Immediately after passing passport control another individual was recording your entry form, easy peasy. We took photo copies which I believe they prefer, reduces contact. 
Hope this helps, we're planning an eight week stay in Portugal early March via France & Spain
Have a fantastic trouble free trip


----------



## rugbyken (Jan 14, 2022)

does state departure so hopefully only need to shoe on boarding ferry


----------



## Moped (Jan 15, 2022)

“Full address where you are planning to stay”

This is a concern as no plans for stopping at any fixed addresses other than a Benidorm site booking in March but nowhere before.

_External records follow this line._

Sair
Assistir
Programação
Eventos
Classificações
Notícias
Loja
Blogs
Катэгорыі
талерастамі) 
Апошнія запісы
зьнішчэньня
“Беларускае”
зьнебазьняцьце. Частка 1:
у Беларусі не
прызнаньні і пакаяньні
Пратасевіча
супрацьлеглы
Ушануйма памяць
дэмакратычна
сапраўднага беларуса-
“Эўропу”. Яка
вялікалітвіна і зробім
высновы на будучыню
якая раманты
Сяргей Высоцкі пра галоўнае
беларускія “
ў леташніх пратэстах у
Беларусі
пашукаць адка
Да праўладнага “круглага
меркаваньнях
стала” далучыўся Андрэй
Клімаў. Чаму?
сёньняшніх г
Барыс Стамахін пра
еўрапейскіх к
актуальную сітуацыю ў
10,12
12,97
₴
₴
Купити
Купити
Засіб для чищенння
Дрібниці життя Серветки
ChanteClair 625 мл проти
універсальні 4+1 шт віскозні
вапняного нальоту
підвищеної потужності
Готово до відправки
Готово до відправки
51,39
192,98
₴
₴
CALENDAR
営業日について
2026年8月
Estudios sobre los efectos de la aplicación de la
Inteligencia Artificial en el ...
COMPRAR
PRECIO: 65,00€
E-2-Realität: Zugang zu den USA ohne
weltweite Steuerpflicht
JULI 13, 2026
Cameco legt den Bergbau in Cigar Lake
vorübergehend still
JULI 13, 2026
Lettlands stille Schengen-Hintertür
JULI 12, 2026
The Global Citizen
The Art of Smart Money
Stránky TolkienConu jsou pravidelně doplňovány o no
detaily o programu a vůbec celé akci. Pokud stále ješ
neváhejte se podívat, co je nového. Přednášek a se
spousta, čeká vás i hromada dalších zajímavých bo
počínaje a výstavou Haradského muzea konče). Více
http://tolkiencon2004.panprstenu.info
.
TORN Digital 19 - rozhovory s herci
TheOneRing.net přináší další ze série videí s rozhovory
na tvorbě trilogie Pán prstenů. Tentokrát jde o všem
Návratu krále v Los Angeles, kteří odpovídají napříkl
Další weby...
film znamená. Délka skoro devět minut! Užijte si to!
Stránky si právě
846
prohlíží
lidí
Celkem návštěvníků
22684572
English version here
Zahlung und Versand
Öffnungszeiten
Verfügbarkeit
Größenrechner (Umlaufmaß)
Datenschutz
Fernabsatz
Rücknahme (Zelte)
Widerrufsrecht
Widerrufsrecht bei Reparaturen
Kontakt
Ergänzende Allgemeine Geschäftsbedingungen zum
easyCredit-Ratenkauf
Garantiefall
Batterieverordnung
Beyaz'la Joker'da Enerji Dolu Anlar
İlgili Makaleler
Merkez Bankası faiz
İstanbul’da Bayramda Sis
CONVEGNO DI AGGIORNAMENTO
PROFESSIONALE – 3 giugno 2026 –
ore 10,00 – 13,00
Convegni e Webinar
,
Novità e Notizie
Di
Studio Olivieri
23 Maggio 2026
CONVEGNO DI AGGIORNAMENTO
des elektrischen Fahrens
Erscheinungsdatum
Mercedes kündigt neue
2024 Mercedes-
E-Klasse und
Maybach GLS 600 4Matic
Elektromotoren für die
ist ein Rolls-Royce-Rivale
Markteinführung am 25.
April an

How do wild campers answer this question?


----------



## jacquigem (Jan 15, 2022)

I have heard others say that you just put down first campsite you are stopping at. Don't know if this is correct though !


----------



## xsilvergs (Jan 15, 2022)

Moped said:


> Having obtained the various codes it states that the form cannot be issued and filled in until 2 days prior to your ferry arrival in Spain.
> 
> So presumably on the day of ferry departure from the U.K.?
> 
> ...



We recently (21st Dec) sailed from Portsmouth to Santander, all forms were checked at check-in at Portsmouth. We filled out a form each when parked at ferry terminal, reply came back within minutes. Never asked for it on docking in Spain.


----------



## 11ALB (Jan 17, 2022)

If you are driving through France to Spain seems that no border checks take place?


----------



## jacquigem (Jan 18, 2022)

Not last summer anyway and haven't heard of any since.


----------



## GMJ (Jan 18, 2022)

No form is required if driving from France into Spain.  I just checked as we are off there starting next week.


----------



## 11ALB (Jan 18, 2022)

Thanks for confirming my research. Strangely found that as well as covering GB on number plates to UK, in Spain we also need a UK sticker to rear of vehicle.


----------



## GMJ (Jan 19, 2022)

UK sticker required anywhere when out of the UK (replacing the GB one) now plus if over 2400kg, Angles mort stickers too in France.


----------



## Norfolk NewBoy (Jan 19, 2022)

I thought it was 3 500 kg for AM

Gordon


----------



## GMJ (Jan 19, 2022)

Yes it is 3500...random typing error. My apologies


----------